One reason North Sunflower has weathered the rural hospital crisis better than most others, and attracted considerable professional jealousy in the process, is that the Centers for Medicare and Medicaid Services labeled it a “critical access” facility. That means it gets reimbursed at 101% of the cost for treating Medicaid patients. As a result, North Sunflower is guaranteed to profit from providing services that other hospitals almost always lose money delivering.

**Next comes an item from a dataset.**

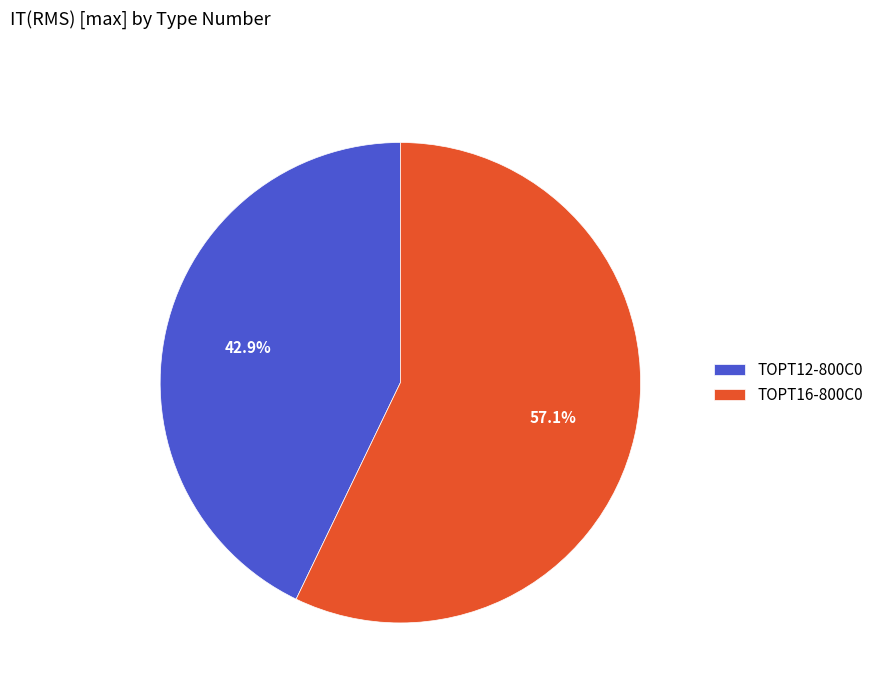

Between TOPT16-800C0 and TOPT12-800C0, which is larger?

TOPT16-800C0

These days, critical access status can be given only to a hospital at least 35 miles from another. North Sunflower is 10.2 miles from the nearest hospital, having earned its status under a previous, less stringent qualification. A few years ago, when lawmakers were talking about stripping critical access status from all hospitals that had been grandfathered into the program, North Sunflower’s executives lobbied hard in Jackson and Washington against the move. They prevailed.

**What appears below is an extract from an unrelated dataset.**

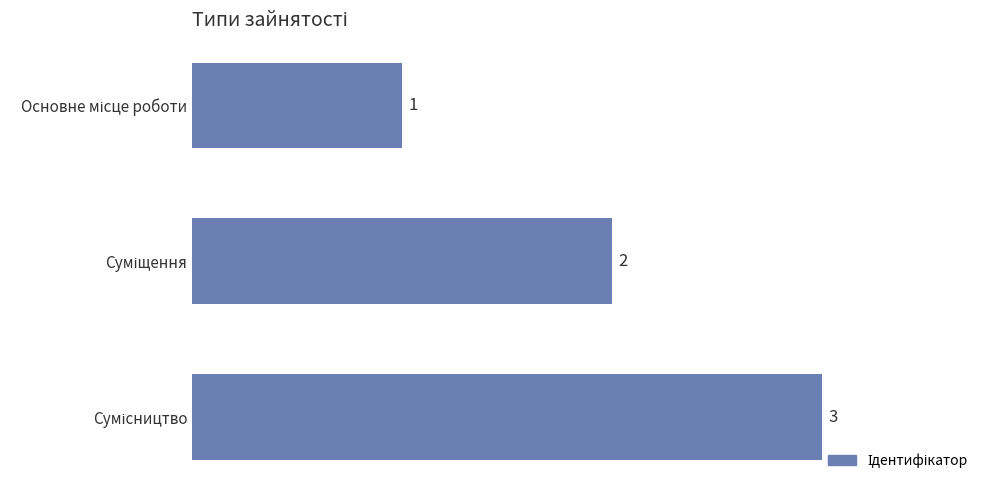

Count the values in the range 1 to 3.

3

The administrators at North Sunflower say it’s a disciplined business plan, not favorable legislation, that’s at the root of its success story. They’re bulldogs when going after insurance reimbursements, for example. The hospital is constantly revising its contracts with insurance providers, making sure it’s not getting stiffed on reimbursement percentages for key services. It’s also created a spoke-and-hub system of care, creating a network of profitable satellite clinics that complement the hospital.
In late September, Joanie Perkins, the chief compliance officer at North Sunflower, was working off campus. “The executive director told me, ‘Don’t go into the hospital, it’s just rampant with Covid right now,’ ” she said. So during those weeks she spent much of her time trying to keep track of the federal aid the hospital had received.

Most of that money was narrowly targeted, and it was deposited directly into the hospital’s bank accounts. “But a lot of those were deposited in the wrong accounts,” she said. Untangling the confusion, she believed, was another way North Sunflower could rise above the rural hospital crisis. One day, the hospital’s account for hospice care received money that should have gone to its nursing account. It could have been a costly mixup. If hospitals don’t meet deadlines for itemizing exactly how aid money is spent, they can be forced to return it. “I promise you that there are hospitals out there that don’t know this and are having to pay that money back,” Perkins said.
Every little bit helps, she said, especially this year. In 2021, for the first time, North Sunflower’s rural health clinic, which normally adds at least $1 million to the hospital’s bottom line, lost money. Now the Little Hospital That Could finds itself in unaccustomed territory: on the list of rural hospitals at risk of closure, right alongside all the others in the Delta. “I don’t think any hospital can take their eye off the ball now,” Perkins said. “You’re acutely aware of cash flow at all times. Everyone’s in the same boat. You’re not on solid ground.”
North Sunflower has a foundation, she said, that can provide a cash infusion if closure is imminent—a rainy day fund of sorts. As the pandemic heads into its third year, the forecast for rural hospitals has never looked more threatening.
(Corrects the gender of Dr. Ragunanthan’s baby in paragraph 56.)